Still somewhat risqué, leopard print is a central element of maximalist interior design style. Animal print textiles bring warmth and texture to any room, with a hint of old-fashioned glamour, lingering on the slightly kitschy. The problematic side of fur, as well as hunting trophies, using tiger heads as rugs and ivory tusks as decor, somehow resonates even on leopard print as a pattern and its use in interior decoration.


Ironically, leopard print, an animal's camouflage fur, draws significant attention to one's outfit. Linked to predatory femininity, it is not a print pattern for the innocent or the tomboys. Almost a cliche in fashion editorials and catwalks, panther print today, as well as zebra patterns, tiger print designs or even python prints reappear in different forms every season, with new colours, shapes and sizes, thus conjuring different cultural icons and concepts, be it a Punk, glamorous, or a more wild femininity, always empowering.

Despite its neutral colour scheme, leopard print is a loud, daring and powerful statement. This is why it's often best worn on smaller pieces of clothing rather than a head-to-toe panther print outfit for everyday, risking you a fashion faux-pas (a fashionista's biggest fear and women's magazine obsession). Contained on a classic winter coat, a bag, pair of shoes or even a skirt, leopard print warms up any outfit, suits any skin colour in its classic camel and black version, and mixes perfectly with denim or black leather.

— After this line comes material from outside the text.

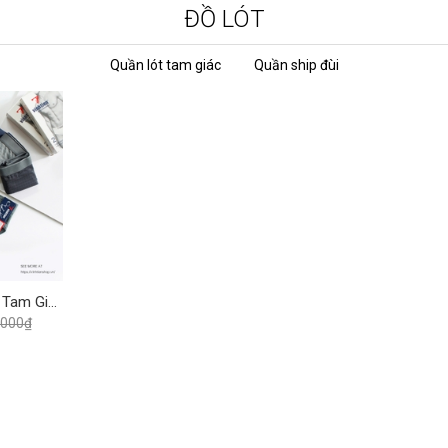
ĐỒ LÓT
Quần lót tam giác
Quần ship đùi
Combo 6 Quần Lót Tam Giác Nam Thun Lạnh Vĩnh Tiến QL - 03 - Nhiều Màu
.000₫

Whether you love it or hate it, leopard print isn't going anywhere out of fashion and is a strong textile design classic. Oscillating between luxury and mainstream, rebellious and sophisticated, animal print patterns are alluring and intriguing. Still as powerfully suggestive as ever, the significance of leopard print has even increased with each era's top designers and icons renewing, modernising, enriching it.